# WRITTEN TASK
From the entries below, return every line that includes the word "contact".

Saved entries
>>>>>

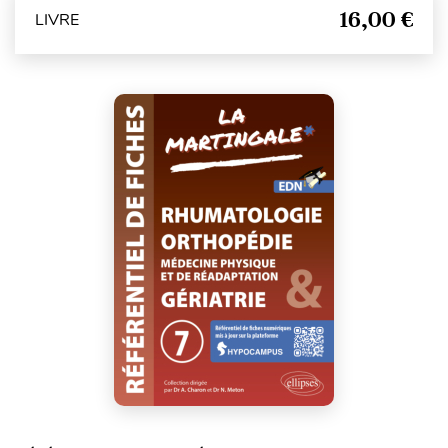
16,00 €
LIVRE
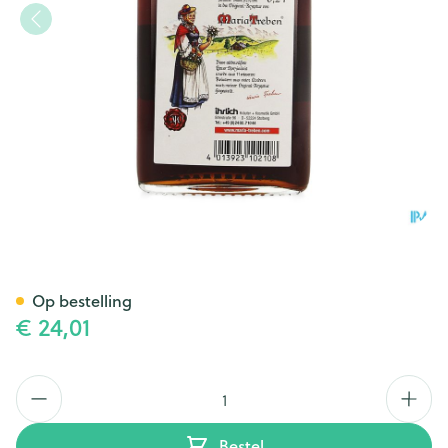
Zweedse Kruiden Elixir Mar 
Op bestelling
€ 24,01
Aantal
Bestel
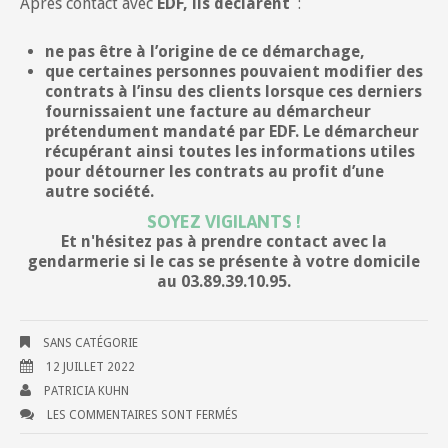
Après contact avec
EDF, ils déclarent
:
ne pas être à l’origine de ce démarchage,
que certaines personnes pouvaient modifier des
contrats à l’insu des clients lorsque ces derniers
fournissaient une facture au démarcheur
prétendument mandaté par EDF. Le démarcheur
récupérant ainsi toutes les informations utiles
pour détourner les contrats au profit d’une
autre société.
SOYEZ VIGILANTS !
Et n'hésitez pas à prendre contact avec la
gendarmerie si le cas se présente à votre domicile
au 03.89.39.10.95.
SANS CATÉGORIE
12 JUILLET 2022
PATRICIA KUHN
LES COMMENTAIRES SONT FERMÉS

<<<<<

# RESPONSE FOR THIS EXERCISE
Après contact avec
Et n'hésitez pas à prendre contact avec la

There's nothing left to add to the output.